F-35Aモックアップのコックピット。実機の射出座席は、先ごろ生還実績のべ7500人を突破したマーチン・ベイカー社製(関 賢太郎撮影)。

 パイロットもこれまでの戦闘機とは異なり、単に「戦士」としての資質だけではなく、“F-35というシステム”を使いこなす「オペレーター」としての能力も要求されるようになりました。

 ロッキード・マーティン社はこれについて、従来の常識を根底から覆す「ゲームチェンジャー」と表現しています。実際、アメリカ空軍のF-35Aは、既存の戦闘機とのある演習において、1度も発見されることなく一方的に27機を撃墜するという、無敵の戦果をあげています。
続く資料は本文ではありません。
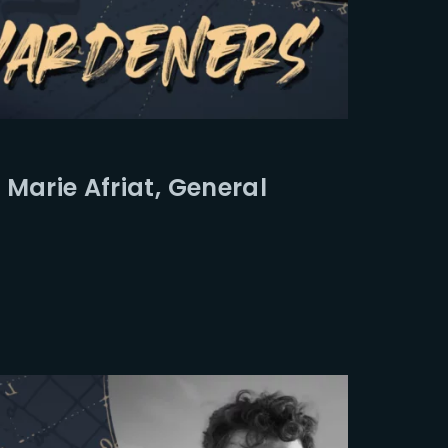
Marie Afriat, General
 F-35の見た目は、「カッコイイ戦闘機」とは無縁であるかもしれません。しかしそれは、もはや従来の価値観では測りえない、新しい世代の設計思想を反映した「新しい価値観による美しさ」を持っているからだといえます。

【写真】F-16戦闘機と比べずんぐりなF-35


奥がF-35で、手前が1974年に初飛行し、現在もアメリカを始め各国で使用されているF-16戦闘機。空自のF-2もF-16が原型機(写真出典:アメリカ空軍)。